### EXERCISE INSTRUCTIONS:
The required output is the line containing "This picture is" followed by every later line through the end of the data, all reproduced exactly.

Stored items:
=== Begin Enclosure ===
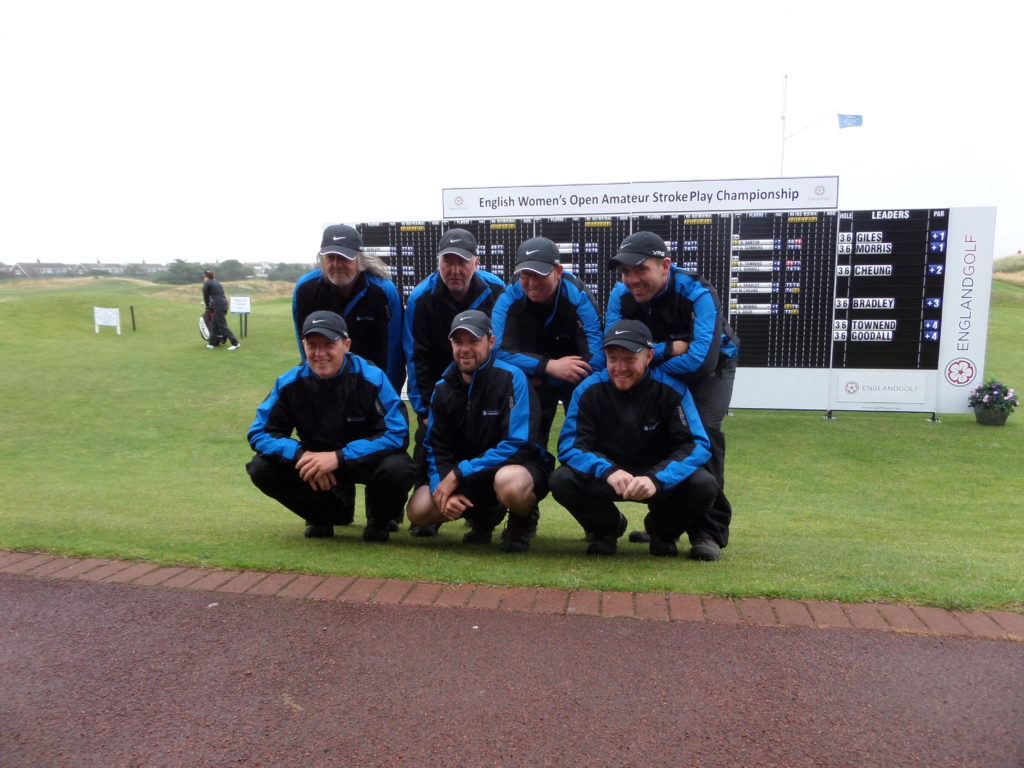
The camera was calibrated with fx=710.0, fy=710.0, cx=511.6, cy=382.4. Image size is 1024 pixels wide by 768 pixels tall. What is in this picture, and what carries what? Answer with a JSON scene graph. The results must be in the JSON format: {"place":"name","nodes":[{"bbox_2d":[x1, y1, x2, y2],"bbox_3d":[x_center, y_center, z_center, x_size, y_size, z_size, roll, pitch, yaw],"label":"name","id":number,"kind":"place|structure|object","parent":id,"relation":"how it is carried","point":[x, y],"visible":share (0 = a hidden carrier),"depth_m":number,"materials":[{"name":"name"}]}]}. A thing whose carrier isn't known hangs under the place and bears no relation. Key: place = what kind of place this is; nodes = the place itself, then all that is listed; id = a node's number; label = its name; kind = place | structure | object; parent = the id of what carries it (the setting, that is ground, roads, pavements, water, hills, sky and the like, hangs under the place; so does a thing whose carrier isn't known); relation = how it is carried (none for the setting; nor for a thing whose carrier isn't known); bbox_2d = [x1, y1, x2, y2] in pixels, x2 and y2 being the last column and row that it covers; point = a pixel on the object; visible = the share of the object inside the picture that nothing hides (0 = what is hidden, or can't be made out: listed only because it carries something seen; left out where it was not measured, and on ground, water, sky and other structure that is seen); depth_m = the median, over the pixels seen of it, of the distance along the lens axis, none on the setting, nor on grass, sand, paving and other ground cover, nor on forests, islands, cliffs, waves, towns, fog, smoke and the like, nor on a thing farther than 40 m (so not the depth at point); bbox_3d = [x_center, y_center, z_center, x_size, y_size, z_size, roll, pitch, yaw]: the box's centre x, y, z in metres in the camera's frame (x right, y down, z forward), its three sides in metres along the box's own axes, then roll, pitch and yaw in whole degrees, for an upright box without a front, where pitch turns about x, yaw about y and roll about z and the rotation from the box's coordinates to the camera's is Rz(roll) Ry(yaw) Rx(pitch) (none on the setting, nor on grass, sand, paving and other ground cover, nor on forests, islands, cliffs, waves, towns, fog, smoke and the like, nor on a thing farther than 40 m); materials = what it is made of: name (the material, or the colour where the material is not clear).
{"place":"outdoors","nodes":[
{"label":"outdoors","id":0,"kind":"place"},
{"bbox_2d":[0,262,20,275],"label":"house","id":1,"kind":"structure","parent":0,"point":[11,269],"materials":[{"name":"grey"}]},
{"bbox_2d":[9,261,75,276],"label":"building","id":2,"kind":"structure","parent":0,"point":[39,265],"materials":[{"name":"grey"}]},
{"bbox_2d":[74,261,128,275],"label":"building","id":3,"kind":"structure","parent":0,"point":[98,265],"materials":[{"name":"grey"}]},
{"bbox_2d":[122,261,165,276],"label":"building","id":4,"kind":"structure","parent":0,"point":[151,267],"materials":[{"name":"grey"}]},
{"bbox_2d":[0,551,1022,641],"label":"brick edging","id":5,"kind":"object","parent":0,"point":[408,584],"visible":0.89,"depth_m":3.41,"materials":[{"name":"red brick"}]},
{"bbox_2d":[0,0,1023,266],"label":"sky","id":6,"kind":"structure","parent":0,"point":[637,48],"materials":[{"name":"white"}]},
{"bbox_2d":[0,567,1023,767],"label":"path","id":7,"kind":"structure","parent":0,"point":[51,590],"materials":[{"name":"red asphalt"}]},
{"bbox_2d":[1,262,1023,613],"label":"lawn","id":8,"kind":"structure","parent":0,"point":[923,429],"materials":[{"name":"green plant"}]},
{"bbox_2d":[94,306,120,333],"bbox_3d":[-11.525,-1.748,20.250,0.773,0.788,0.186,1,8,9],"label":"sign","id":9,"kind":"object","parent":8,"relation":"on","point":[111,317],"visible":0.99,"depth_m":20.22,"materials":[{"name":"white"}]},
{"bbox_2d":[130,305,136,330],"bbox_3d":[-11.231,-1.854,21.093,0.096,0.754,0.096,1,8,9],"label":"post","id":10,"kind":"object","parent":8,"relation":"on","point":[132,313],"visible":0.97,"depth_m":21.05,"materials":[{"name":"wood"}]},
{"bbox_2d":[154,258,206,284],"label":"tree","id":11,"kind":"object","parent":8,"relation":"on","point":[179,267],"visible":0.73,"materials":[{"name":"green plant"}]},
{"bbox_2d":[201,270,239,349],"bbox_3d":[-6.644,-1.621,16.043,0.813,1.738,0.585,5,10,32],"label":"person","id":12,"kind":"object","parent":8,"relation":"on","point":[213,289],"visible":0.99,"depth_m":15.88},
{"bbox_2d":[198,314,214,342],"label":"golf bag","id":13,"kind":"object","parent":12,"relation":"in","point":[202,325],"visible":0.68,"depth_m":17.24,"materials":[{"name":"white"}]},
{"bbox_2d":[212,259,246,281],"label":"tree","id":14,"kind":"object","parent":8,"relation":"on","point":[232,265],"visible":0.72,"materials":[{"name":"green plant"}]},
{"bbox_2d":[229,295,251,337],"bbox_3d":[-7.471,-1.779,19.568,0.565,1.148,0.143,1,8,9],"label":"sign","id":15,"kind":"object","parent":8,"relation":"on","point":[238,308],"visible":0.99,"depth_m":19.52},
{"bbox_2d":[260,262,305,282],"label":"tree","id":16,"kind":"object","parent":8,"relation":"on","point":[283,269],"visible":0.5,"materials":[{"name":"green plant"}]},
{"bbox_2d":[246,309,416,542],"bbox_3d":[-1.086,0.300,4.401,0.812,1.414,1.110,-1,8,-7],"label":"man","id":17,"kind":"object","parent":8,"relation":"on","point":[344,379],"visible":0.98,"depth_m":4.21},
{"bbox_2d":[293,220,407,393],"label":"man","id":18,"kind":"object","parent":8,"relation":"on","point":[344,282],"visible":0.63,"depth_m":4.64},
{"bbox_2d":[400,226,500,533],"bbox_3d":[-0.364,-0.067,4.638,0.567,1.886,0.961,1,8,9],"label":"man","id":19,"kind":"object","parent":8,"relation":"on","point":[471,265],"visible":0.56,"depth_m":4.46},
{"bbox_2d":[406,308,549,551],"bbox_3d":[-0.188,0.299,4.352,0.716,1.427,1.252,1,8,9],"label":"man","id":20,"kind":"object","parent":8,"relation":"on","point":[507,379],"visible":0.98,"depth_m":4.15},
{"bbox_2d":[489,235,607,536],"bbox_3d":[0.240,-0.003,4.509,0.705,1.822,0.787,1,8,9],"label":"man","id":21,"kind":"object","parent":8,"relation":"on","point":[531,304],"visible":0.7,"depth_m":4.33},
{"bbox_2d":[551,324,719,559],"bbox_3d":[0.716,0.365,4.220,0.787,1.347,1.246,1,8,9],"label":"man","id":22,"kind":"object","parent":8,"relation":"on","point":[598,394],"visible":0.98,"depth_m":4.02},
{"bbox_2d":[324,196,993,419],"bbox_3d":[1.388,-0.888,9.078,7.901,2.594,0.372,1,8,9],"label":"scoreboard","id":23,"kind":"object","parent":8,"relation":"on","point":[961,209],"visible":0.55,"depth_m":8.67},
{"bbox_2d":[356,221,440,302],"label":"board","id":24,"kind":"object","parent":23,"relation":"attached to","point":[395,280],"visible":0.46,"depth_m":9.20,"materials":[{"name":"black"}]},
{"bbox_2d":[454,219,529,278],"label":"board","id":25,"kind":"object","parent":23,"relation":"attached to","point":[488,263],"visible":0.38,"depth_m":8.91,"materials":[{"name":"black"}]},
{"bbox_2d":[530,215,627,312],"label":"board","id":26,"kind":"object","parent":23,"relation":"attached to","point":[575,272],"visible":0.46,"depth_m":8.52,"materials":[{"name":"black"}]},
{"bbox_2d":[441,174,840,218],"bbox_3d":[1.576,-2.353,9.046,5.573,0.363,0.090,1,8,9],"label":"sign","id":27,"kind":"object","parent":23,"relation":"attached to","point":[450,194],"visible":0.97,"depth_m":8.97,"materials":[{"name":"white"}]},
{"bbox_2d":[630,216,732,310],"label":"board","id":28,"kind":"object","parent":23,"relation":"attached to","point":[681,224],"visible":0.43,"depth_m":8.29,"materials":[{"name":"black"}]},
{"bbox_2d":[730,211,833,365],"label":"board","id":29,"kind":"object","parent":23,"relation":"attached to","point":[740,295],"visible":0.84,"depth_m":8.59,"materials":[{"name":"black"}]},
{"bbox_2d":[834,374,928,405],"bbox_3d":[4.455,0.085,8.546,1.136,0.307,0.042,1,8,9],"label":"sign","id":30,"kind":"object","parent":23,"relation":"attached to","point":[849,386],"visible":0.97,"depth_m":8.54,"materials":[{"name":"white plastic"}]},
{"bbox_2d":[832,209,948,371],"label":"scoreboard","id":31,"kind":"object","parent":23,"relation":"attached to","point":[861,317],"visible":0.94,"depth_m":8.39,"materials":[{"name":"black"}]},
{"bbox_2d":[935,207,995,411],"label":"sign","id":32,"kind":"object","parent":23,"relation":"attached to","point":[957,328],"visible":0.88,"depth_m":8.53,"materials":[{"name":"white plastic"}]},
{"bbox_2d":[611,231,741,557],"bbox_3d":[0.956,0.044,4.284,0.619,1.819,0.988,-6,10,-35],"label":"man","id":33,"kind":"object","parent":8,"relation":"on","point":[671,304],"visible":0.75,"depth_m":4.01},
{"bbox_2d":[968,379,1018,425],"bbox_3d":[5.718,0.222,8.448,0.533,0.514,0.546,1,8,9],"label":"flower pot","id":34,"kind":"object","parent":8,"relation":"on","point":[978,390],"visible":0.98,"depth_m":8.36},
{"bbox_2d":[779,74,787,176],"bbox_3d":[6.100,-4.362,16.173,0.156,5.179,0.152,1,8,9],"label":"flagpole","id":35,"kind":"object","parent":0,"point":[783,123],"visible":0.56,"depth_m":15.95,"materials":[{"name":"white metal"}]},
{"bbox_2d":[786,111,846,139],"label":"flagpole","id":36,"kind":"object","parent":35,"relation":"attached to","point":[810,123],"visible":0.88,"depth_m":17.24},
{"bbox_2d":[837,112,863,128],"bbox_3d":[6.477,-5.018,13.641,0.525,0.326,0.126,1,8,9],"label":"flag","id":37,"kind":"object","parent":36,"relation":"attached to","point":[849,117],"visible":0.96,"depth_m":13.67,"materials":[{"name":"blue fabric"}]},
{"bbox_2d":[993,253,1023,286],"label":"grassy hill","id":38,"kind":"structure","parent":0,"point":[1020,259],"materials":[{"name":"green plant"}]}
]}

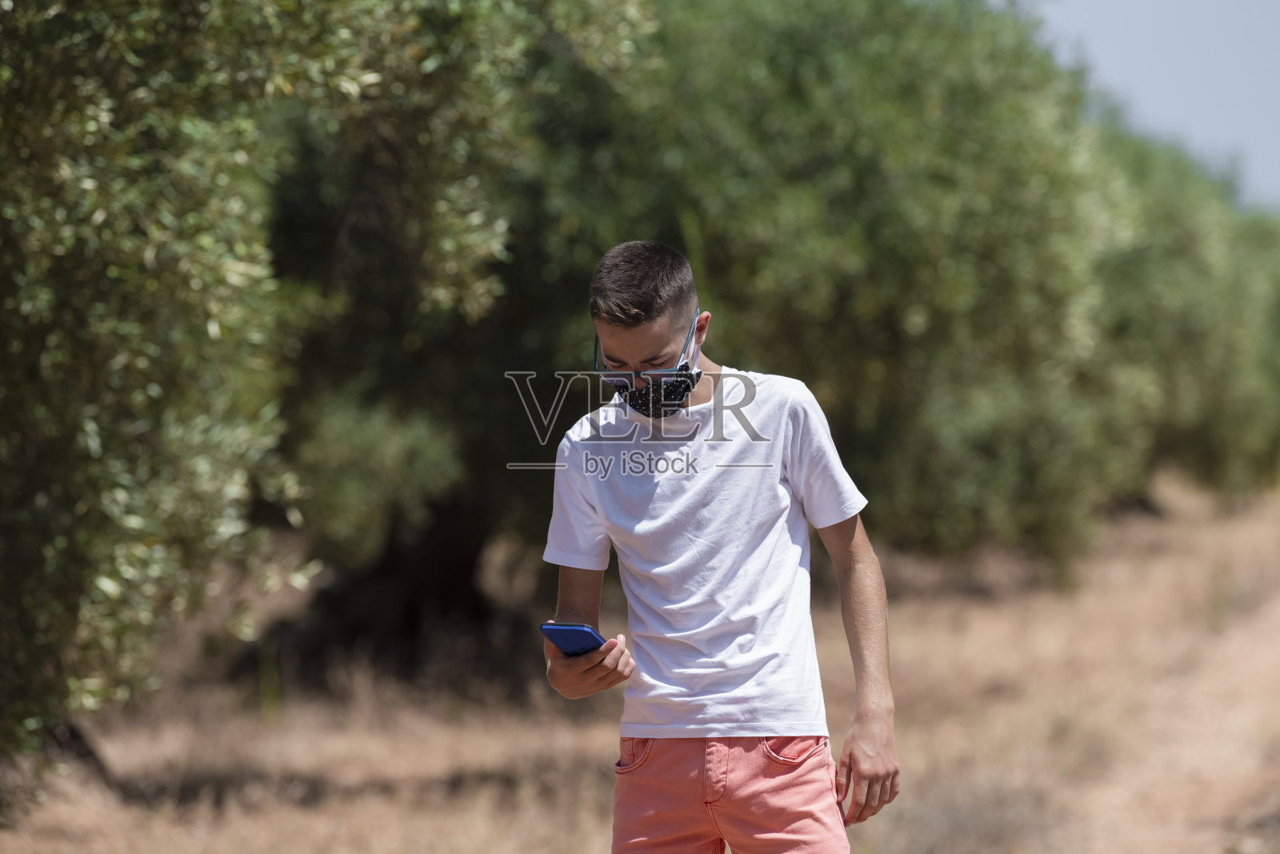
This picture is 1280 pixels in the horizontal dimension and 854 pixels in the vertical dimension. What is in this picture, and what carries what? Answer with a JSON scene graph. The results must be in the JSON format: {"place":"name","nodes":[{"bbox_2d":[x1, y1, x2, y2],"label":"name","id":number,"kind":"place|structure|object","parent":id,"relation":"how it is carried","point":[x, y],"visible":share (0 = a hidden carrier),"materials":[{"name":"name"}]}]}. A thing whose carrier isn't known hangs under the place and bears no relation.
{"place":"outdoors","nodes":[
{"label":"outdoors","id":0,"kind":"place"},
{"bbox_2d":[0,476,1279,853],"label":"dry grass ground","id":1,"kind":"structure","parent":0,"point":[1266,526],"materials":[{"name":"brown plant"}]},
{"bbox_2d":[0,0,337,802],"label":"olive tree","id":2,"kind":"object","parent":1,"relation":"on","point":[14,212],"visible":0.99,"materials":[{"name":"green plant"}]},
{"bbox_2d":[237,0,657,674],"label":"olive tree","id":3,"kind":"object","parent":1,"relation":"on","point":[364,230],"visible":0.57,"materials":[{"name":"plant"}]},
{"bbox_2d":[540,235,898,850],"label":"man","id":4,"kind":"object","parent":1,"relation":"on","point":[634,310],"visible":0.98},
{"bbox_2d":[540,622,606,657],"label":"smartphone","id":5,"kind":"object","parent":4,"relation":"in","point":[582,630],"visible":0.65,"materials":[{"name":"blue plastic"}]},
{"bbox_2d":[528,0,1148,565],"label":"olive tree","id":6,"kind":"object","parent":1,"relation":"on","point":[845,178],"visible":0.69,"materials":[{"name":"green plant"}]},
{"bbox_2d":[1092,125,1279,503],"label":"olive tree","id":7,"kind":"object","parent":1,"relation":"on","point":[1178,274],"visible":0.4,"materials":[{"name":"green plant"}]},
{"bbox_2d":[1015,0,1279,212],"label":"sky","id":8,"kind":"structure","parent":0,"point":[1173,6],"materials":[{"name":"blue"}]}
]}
=== End Enclosure ===
### OUTPUT FOR THIS TASK:
This picture is 1280 pixels in the horizontal dimension and 854 pixels in the vertical dimension. What is in this picture, and what carries what? Answer with a JSON scene graph. The results must be in the JSON format: {"place":"name","nodes":[{"bbox_2d":[x1, y1, x2, y2],"label":"name","id":number,"kind":"place|structure|object","parent":id,"relation":"how it is carried","point":[x, y],"visible":share (0 = a hidden carrier),"materials":[{"name":"name"}]}]}. A thing whose carrier isn't known hangs under the place and bears no relation.
{"place":"outdoors","nodes":[
{"label":"outdoors","id":0,"kind":"place"},
{"bbox_2d":[0,476,1279,853],"label":"dry grass ground","id":1,"kind":"structure","parent":0,"point":[1266,526],"materials":[{"name":"brown plant"}]},
{"bbox_2d":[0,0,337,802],"label":"olive tree","id":2,"kind":"object","parent":1,"relation":"on","point":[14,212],"visible":0.99,"materials":[{"name":"green plant"}]},
{"bbox_2d":[237,0,657,674],"label":"olive tree","id":3,"kind":"object","parent":1,"relation":"on","point":[364,230],"visible":0.57,"materials":[{"name":"plant"}]},
{"bbox_2d":[540,235,898,850],"label":"man","id":4,"kind":"object","parent":1,"relation":"on","point":[634,310],"visible":0.98},
{"bbox_2d":[540,622,606,657],"label":"smartphone","id":5,"kind":"object","parent":4,"relation":"in","point":[582,630],"visible":0.65,"materials":[{"name":"blue plastic"}]},
{"bbox_2d":[528,0,1148,565],"label":"olive tree","id":6,"kind":"object","parent":1,"relation":"on","point":[845,178],"visible":0.69,"materials":[{"name":"green plant"}]},
{"bbox_2d":[1092,125,1279,503],"label":"olive tree","id":7,"kind":"object","parent":1,"relation":"on","point":[1178,274],"visible":0.4,"materials":[{"name":"green plant"}]},
{"bbox_2d":[1015,0,1279,212],"label":"sky","id":8,"kind":"structure","parent":0,"point":[1173,6],"materials":[{"name":"blue"}]}
]}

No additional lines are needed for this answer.